Semarang, 21 Mei 2025 – Pemerintah dan DPR saat ini tengah dihadapkan dengan pembahasan RUU Polri dan RUU KUHAP. Dalam menanggapi dinamika pembahasan Rancangan Undang-Undang Kepolisian Negara Republik Indonesia (RUU Polri) dan revisi Kitab Undang-Undang Hukum Acara Pidana (KUHAP), Ketua Bidang Sosial dan Politik BEM Universitas Diponegoro (Undip) Semarang, Aufa Atha Ariq menyatakan dukungannya terhadap upaya pemerintah dalam melakukan reformasi sektor hukum dan keamanan. Namun, ia menegaskan bahwa reformasi tersebut harus dilakukan secara terbuka, akuntabel, dan berpihak pada rakyat.
Menurutnya, RUU Polri memang penting sebagai bagian dari pembaruan institusi kepolisian yang adaptif terhadap tantangan zaman. Akan tetapi, perluasan kewenangan Polri, seperti penyadapan dan penggalangan intelijen, harus disertai pengawasan yang ketat untuk mencegah potensi penyalahgunaan kekuasaan.
“Kewenangan besar harus diimbangi dengan akuntabilitas yang tinggi,” ujarnya.
Aufa juga menyoroti pengaturan kembali Pam Swakarsa yang berpotensi menjadi alat kekuasaan jika tidak diatur secara ketat. Ia menekankan bahwa lembaga pengawas seperti Kompolnas harus diperkuat agar mampu menjalankan fungsi kontrol terhadap institusi Polri secara independen dan efektif.
Terkait revisi KUHAP, Aufa menyambut baik arah reformasi yang menempatkan perlindungan hak asasi manusia sebagai prinsip utama. Ia memuji langkah penguatan peran hakim komisaris dan penerapan keadilan restoratif sebagai pendekatan baru dalam sistem peradilan pidana yang lebih manusiawi dan berpihak pada keadilan sosial.

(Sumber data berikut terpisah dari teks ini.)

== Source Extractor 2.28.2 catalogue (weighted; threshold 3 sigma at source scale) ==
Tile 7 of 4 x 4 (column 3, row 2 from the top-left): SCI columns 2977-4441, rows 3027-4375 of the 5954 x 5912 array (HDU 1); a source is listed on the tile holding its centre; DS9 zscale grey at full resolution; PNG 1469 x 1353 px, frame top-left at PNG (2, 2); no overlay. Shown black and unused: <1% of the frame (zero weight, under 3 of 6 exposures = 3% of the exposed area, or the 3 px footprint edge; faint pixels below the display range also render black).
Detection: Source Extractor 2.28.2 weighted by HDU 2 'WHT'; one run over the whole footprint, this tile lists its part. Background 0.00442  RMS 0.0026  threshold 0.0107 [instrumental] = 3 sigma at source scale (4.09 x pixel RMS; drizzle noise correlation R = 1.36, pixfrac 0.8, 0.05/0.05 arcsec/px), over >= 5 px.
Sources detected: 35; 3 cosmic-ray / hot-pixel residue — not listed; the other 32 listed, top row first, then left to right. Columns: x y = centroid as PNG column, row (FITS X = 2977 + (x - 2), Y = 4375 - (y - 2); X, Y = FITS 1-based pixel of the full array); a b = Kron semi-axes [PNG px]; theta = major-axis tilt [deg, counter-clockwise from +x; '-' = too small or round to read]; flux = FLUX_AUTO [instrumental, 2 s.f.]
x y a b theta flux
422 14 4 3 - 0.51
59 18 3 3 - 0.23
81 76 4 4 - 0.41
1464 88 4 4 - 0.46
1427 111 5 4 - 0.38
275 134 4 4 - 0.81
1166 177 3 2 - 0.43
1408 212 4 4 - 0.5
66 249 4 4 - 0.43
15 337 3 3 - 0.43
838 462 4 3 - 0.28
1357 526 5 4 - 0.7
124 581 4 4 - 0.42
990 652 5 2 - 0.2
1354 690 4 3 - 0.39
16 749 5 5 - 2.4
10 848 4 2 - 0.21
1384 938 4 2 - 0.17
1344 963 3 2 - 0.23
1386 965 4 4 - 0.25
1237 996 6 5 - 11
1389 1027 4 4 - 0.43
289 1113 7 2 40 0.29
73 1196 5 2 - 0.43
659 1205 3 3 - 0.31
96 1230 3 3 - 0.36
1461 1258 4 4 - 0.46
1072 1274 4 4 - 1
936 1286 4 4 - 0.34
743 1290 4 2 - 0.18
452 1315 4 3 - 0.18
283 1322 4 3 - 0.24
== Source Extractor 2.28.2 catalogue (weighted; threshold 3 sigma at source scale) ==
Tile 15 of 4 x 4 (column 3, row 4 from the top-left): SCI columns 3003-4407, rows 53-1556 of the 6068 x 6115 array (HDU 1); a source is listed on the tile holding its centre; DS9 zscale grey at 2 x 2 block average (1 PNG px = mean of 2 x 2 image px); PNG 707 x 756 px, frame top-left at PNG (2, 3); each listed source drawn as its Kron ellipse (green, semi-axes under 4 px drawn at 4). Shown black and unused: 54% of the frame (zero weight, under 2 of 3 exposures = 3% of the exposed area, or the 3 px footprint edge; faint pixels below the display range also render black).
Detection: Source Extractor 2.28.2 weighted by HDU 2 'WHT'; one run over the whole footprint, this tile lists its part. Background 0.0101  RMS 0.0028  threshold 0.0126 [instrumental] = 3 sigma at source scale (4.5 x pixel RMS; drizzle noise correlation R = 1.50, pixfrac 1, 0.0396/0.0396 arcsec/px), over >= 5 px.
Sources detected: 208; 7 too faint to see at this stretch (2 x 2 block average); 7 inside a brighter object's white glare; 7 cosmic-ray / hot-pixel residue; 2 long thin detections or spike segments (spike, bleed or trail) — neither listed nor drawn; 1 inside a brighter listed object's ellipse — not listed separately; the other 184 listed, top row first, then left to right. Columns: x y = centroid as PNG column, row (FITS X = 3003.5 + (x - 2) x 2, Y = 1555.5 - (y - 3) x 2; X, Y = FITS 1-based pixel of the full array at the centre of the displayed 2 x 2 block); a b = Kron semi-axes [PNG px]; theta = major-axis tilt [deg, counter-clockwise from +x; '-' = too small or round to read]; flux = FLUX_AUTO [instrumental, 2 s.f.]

Sebagai warga negara, Aufa menegaskan bahwa demokrasi bukan hanya soal pemilu lima tahunan, melainkan proses berkelanjutan yang menuntut keterlibatan aktif rakyat dalam setiap pengambilan kebijakan. Ia percaya pendidikan politik yang merata, transparansi pemerintahan, dan penegakan hukum yang adil adalah fondasi dari demokrasi yang sehat.

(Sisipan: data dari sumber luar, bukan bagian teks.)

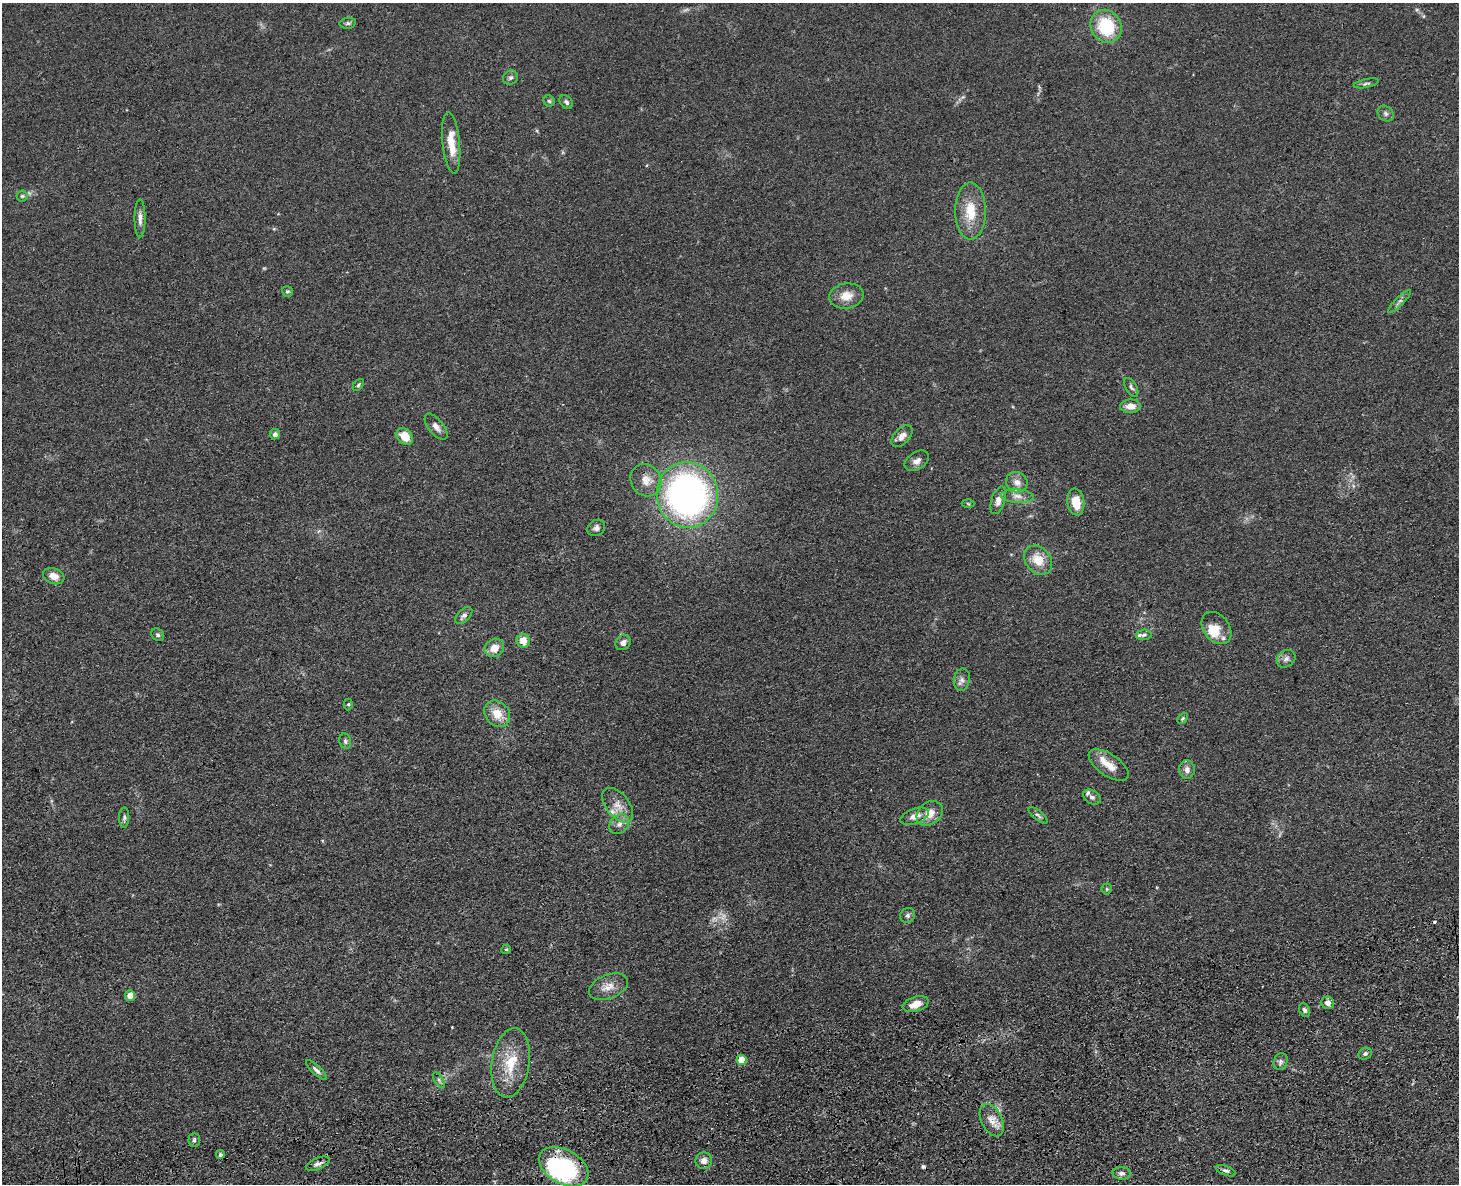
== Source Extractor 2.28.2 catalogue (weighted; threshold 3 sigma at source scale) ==
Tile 5 of 3 x 4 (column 2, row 2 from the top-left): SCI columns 1728-3184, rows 2483-3664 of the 4800 x 4963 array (HDU 1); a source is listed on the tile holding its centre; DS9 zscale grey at full resolution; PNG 1461 x 1186 px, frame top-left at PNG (2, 3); each listed source drawn as its Kron ellipse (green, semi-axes under 4 px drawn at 4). Shown black and unused: <1% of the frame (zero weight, under 3 of 4 exposures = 6% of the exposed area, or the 3 px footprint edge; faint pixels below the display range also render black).
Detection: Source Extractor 2.28.2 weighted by HDU 2 'WHT'; one run over the whole footprint, this tile lists its part. Background 0.0683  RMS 0.0059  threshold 0.0265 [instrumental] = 3 sigma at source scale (4.5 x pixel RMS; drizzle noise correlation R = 1.50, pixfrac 1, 0.05/0.05 arcsec/px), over >= 5 px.
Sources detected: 89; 3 too faint to see at this stretch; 1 inside a brighter object's white glare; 2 cosmic-ray / hot-pixel residue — neither listed nor drawn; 7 inside a brighter listed object's ellipse — not listed separately; the other 76 listed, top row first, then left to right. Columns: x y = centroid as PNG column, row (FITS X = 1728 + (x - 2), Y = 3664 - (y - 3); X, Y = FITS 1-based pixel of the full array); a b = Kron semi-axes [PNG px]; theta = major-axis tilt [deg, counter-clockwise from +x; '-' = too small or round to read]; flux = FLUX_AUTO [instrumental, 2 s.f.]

“Ketika rakyat tidak diberi ruang untuk berpartisipasi, ketika kritik dianggap ancaman, maka demokrasi kita tengah dalam bahaya. Oleh karena itu, saya mendukung kebijakan reformasi hukum pemerintah, namun dengan catatan penting: semua proses harus transparan, inklusif, dan berbasis pada kepentingan rakyat,” tegasnya.
Bagi Aufa, membangun demokrasi bukanlah tujuan akhir, tetapi perjalanan panjang yang memerlukan kesadaran, keberanian, dan komitmen kolektif untuk terus memperbaiki diri sebagai bangsa. Ia menekankan, hanya dengan partisipasi rakyat yang aktif dan institusi yang bersih serta kuat, Indonesia dapat mewujudkan sistem hukum dan demokrasi yang sejati.